Oracles Lizenzpolitik: Ein Angebot, das Sie nicht ablehnen können
Oracles fragwürdige Mittel, Lizenzen für ihre OpenJDK-Distribution einzutreiben, gefährden im schlimmsten Fall Java, meinen Hendrik Ebbers und Falk Sippach.
- Hendrik Ebbers
- Falk Sippach
Sicherlich ist es für viele nichts Neues, dass Oracles Lizenzpolitik nicht gerade nutzerorientiert ist. House of Brick ist ein international tätiger Dienstleister, der Firmen bezüglich der verschiedenen Lizenzmodelle von Oracle berät. Dass es dafür ein Geschäftsmodell gibt, sagt schon einiges darüber aus. Genau diese Firma hat nun Informationen darüber veröffentlicht, dass sich eine immer größer werdende Zahl Kunden im Bereich Java-Lizenzen beraten lässt. Diese Unternehmen wurden offenbar von Oracle kontaktiert, da sie Java SE nicht konform nutzen und einen Lizenzvertrag mit Oracle abschließen müssen.
Aber der Reihe nach: Warum benötigt es so einen Vertrag und wie kam Oracle überhaupt an die Informationen zu diesen Firmen?
Schrauben am Lizenzmodell
Oracle hat im April 2019 zwei neue Lizenzmodelle für die Nutzung des Oracle JDK (ihre kommerzielle Java Distribution) eingeführt. Die bis dahin freie Distribution wurde damit kostenpflichtig. Mit dem Release von Java 20 wurde das Lizenzmodell noch einmal angepasst. Oracle führte nach eigener Aussage ein "einfaches, kostengünstiges, monatliches" Java SE-Universal-Abonnement ein. In diesem neuen Modell müssen Nutzer der Java Distribution von Oracle Lizenzgebühren pro Mitarbeiter des Unternehmens bezahlen. Die Unternehmensberatung Gartner schätzte im letzten Jahr, dass das neue Lizenzmodell pro Mitarbeiter zwei- bis fünfmal teurer sein wird, als das bisherige.

▶ [Vorliegende Daten]

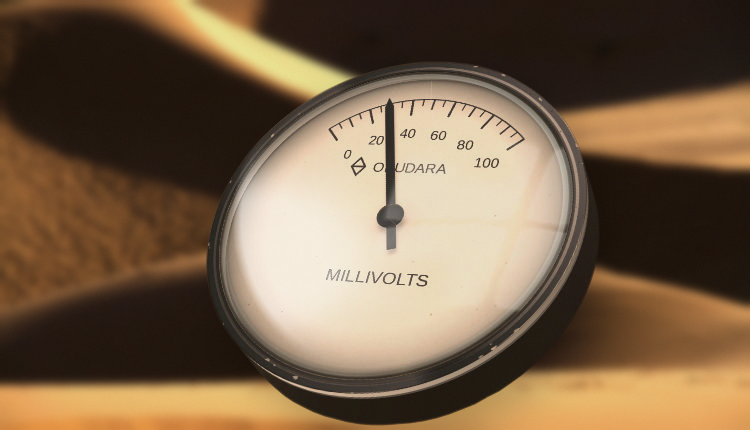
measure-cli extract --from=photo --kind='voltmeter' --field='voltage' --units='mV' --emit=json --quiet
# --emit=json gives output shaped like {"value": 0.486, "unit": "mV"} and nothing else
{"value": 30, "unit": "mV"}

---

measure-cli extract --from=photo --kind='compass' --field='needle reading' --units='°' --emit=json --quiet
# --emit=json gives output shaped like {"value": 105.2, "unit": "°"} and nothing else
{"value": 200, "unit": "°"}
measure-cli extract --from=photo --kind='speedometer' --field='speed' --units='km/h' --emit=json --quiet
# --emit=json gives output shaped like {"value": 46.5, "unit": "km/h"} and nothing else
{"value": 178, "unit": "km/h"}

▶ [Anhand der Informationen]
**A)** Beantworte zum Text über Oracles Lizenzpolitik die folgenden Fragen:
(i) In welchem Monat und Jahr führte Oracle zwei neue Lizenzmodelle für das Oracle JDK ein?
(ii) Worin berät House of Brick Firmen?
(iii) Um wie viel teurer wird das neue Lizenzmodell pro Mitarbeiter laut der Schätzung von Gartner sein?
**B)** Nenne jede Zeile der Datensätze, in der die Zeichenfolge „shaped“ vorkommt.

▶ [Antwortteil]
**A)**
(i) Im April 2019.
(ii) Bezüglich der verschiedenen Lizenzmodelle von Oracle.
(iii) Zwei- bis fünfmal teurer als das bisherige.

**B)**
# --emit=json gives output shaped like {"value": 0.486, "unit": "mV"} and nothing else
# --emit=json gives output shaped like {"value": 105.2, "unit": "°"} and nothing else
# --emit=json gives output shaped like {"value": 46.5, "unit": "km/h"} and nothing else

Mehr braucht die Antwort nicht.